Placée sous le thème « Garantir l’accès universel à l’eau, à l’assainissement et à l’hygiène pour chaque enfant au Mali », cette édition visait à créer les conditions permettant à chaque enfant de vivre, d’apprendre, de s’épanouir et de grandir dans la dignité.
Car, malgré les efforts et les avancées enregistrées, notamment à travers la Constitution du 22 juillet 2023, la Vision Mali Kura à l’horizon 2063 ainsi que les recommandations des États généraux consacrés à la femme, à l’enfant, à la famille, à la santé et à l’environnement, des statistiques montrent que des milliers d’enfants grandissent encore sans eau potable à portée de main, sans infrastructures sanitaires adéquates dans leurs écoles ou sans les conditions minimales d’hygiène nécessaires à la préservation de leur santé et de leur vie.
Selon ces données, près d’un tiers des ménages continuent de rencontrer des difficultés d’accès à l’eau potable en raison de l’insuffisance ou de l’éloignement des points d’eau, ainsi que de temps d’attente souvent très longs.
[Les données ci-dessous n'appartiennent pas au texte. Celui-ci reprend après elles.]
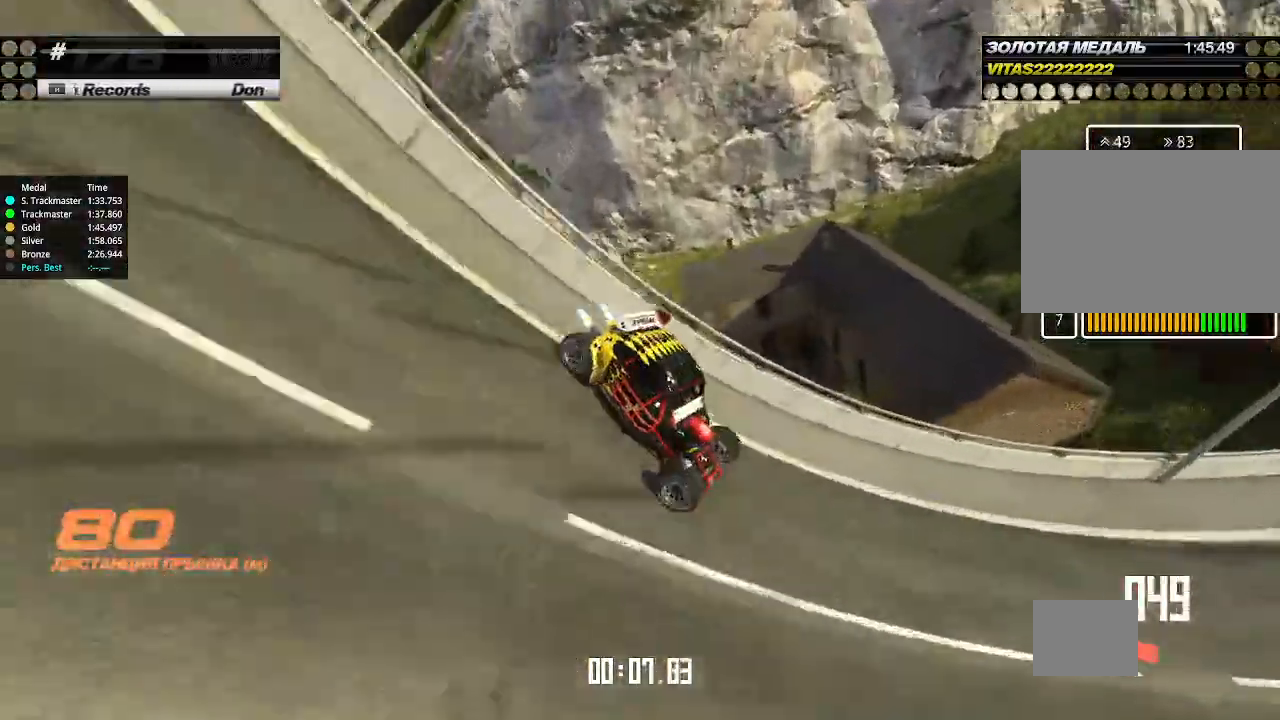
{"keys": ["left", "up"], "events": [[133, "left", "up"], [400, "left", "down"]]}
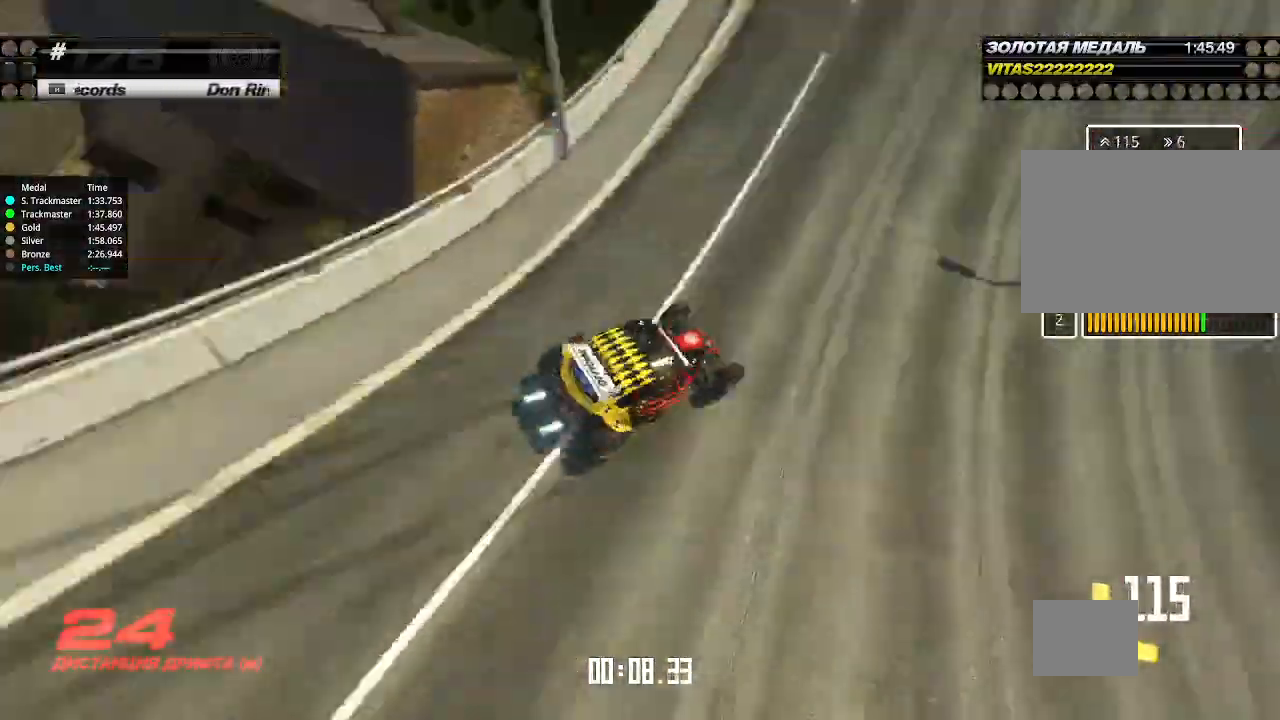
{"keys": ["up"], "events": [[33, "left", "up"], [267, "left", "down"], [367, "left", "up"]]}
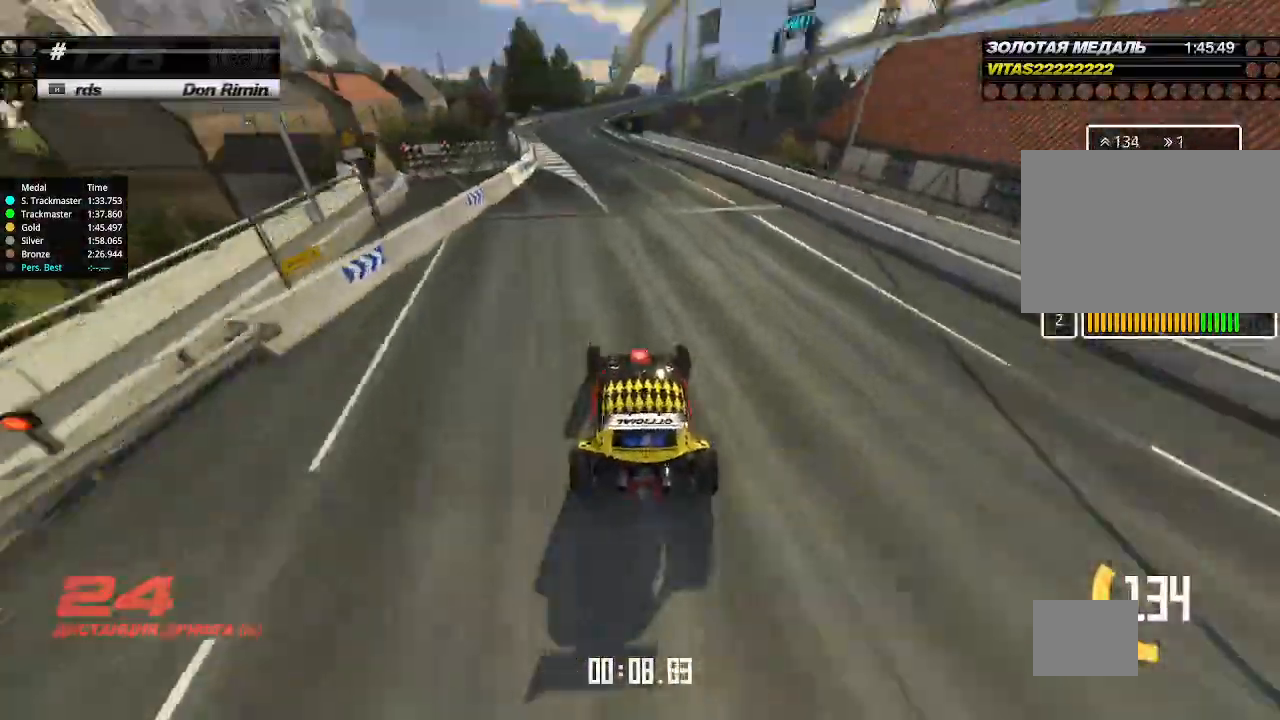
{"keys": ["up"], "events": [[233, "left", "down"], [367, "left", "up"]]}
Une situation qui impacte négativement le temps consacré à l’éducation, aux loisirs ou à d’autres activités essentielles au développement de nombreux enfants.
Si le représentant de l’UNICEF souligne que « l’accès à l’eau potable, à l’hygiène et à l’assainissement est un droit fondamental pour chaque fille et chaque garçon », les enfants des communautés africaines vivant au Mali, qui ont défilé à l’occasion de cette célébration, ont, pour leur part, rappelé qu’« aucun enfant ne doit être laissé de côté ».
Ainsi, les questions auxquelles ont répondu la ministre de l’Environnement, de l’Assainissement et du Développement durable, Madame Doumbia Mariam Tangara, et Sékou Diarra, directeur national de l’Hydraulique représentant son ministre, portaient notamment sur les préoccupations suivantes : que fait l’État et que prévoit-il pour garantir l’accès à l’eau et contribuer ainsi au bien-être de la population en général, et particulièrement des enfants ? Quelles mesures seront entreprises pour intégrer la planification et la budgétisation sensibles aux droits de l’enfant dans les secteurs de l’eau et de l’énergie ? Quelles améliorations les populations peuvent-elles espérer dans les semaines ou les mois à venir en matière de fourniture d’électricité ? Autant de préoccupations qui témoignent de l’intérêt des enfants pour les politiques publiques qui influencent directement leur quotidien.
Au-delà de son caractère commémoratif, cette célébration a ainsi offert aux enfants un espace d’expression et de dialogue direct avec les autorités. Une démarche qui s’inscrit dans l’esprit même de la Journée de l’Enfant Africain, notamment celui de faire entendre la voix des enfants et de promouvoir leurs droits fondamentaux.
L’événement était placé sous la présidence de la ministre de la Promotion de la Femme, de l’Enfant et de la Famille, Mme Diarra Djénéba Sanogo qui dans son allocution a réaffirmé l’engagement du Gouvernement en faveur de la promotion et de la protection des droits de l’enfant.